Using super-conducting magnets, the collider will accelerate two streams of protons -- positive-charged particles that are inside every atom -- to more than 99.9 percent of the speed of light, or about 186,000 miles per second. Then, earning its name, the contraption will shift the protons into a collision course, causing them to smash head-on.
The experimenters are especially intent on tracking down an elusive entity called the Higgs boson, also known as the "God particle," a speck from the field of the same name that physicists believe somehow adheres to everything else.
Many physicists believe the Higgs represents the key to the "standard model" of physics, the elegant theory devised in the early 1970s that goes a long way toward explaining the most basic bits of the universe and how they interact.
"Either we find the Higgs and say, 'Yes!' because much of what we thought we knew about how the universe works is right," said Steven Nahn, a particle physicist from the Massachusetts Institute of Technology and one of the researchers. "Or we scrap the standard model and go back to the drawing board."
Scientists believe the high-speed crash of protons -- occurring at a rate of 600 million per second when the accelerator is running full-tilt -- will shed bits of elusive debris, such as the Higgs boson. Such bits flared into being at the dawn of time, but have been more or less invisible since. Scientists believe they can only be re-created under conditions similar to the Big Bang.
There may be no "Eureka" moment at CERN. Instead, some 3,000 computers will sift through boggling amounts of data, equivalent to 1 percent of all data on Earth (that is, all content from newspapers, magazines, scientific studies, stock market indices, government recordkeeping and so on).
The scientists and their machines will be looking for peculiar bursts of energy or inexplicable pings of matter. According to physicists, the Higgs boson, if it exists, will follow a unique trajectory that will permit researchers to make a positive identification.
The subterranean course is broken by four vast chambers housing intricate machines with which scientists hope to monitor what they prosaically describe as "events," tinier-than-atom particles splintering into even tinier shards; the near-instantaneous creation and decay of "miniature" black holes; and perhaps even rips in the space-time fabric that will allow a peek into dimensions beyond.
"Every collision will produce an event," said Joao Guimaraes, an experimental physicist from Harvard. "The huge challenge is to figure out which events are truly different or significant, which events may portend truly new insight into the universe."

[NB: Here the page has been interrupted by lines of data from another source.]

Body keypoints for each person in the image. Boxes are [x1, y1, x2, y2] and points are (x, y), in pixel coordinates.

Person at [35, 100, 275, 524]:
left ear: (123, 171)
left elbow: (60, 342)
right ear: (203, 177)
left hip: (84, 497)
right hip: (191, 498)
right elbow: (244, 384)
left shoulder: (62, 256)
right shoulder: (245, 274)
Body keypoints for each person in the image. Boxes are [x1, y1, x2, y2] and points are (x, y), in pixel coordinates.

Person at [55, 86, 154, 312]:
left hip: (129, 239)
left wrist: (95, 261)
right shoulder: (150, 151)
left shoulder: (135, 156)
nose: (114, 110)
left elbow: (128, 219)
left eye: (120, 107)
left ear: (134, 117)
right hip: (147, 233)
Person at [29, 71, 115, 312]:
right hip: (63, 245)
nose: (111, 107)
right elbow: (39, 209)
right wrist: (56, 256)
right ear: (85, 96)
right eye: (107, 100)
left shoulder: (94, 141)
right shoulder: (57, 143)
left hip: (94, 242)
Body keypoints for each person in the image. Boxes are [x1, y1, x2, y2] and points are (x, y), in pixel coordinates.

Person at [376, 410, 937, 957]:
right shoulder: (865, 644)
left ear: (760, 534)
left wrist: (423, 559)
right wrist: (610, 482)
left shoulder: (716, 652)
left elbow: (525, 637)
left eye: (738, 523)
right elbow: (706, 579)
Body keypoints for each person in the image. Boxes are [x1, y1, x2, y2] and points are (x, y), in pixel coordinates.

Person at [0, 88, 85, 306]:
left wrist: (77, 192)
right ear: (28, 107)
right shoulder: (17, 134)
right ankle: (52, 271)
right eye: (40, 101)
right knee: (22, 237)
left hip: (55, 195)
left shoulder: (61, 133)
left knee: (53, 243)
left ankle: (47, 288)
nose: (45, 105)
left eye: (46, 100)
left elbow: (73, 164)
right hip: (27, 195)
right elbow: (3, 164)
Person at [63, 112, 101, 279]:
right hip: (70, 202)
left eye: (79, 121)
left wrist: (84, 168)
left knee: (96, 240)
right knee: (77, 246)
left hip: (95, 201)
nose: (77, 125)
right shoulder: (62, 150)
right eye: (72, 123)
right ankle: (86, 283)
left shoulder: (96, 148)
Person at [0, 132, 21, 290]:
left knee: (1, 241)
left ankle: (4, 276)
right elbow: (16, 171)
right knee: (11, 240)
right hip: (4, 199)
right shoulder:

Little of the research at CERN may be "useful" in the sense of immediately leading to nifty new consumer gizmos or finding hard cures for specific woes, whether climate change or cancer.
"These experiments are driven pretty much by pure curiosity, the human need to know," said Frank E. Taylor, a high energy physicist at MIT. "Particle physics doesn't necessarily translate into making better mousetraps."
Particle physics, also known as high energy physics, ranks among the most rarefied realms of science. It studies the elementary constituents of matter and energy, the most basic building blocks of nature. The experiments require big brains, big money and big equipment.
And if the research falls flat?
"That would be just as exciting to experimenters; it would mean we'd be looking into the face of something totally unexpected and new, instead of just confirming our expectations," said Christoph Paus, an experimental particle physicist from MIT.
He paused, then acknowledged with a sigh: "But it would also be a PR disaster. The sort of thing that people who don't understand science use to ridicule science."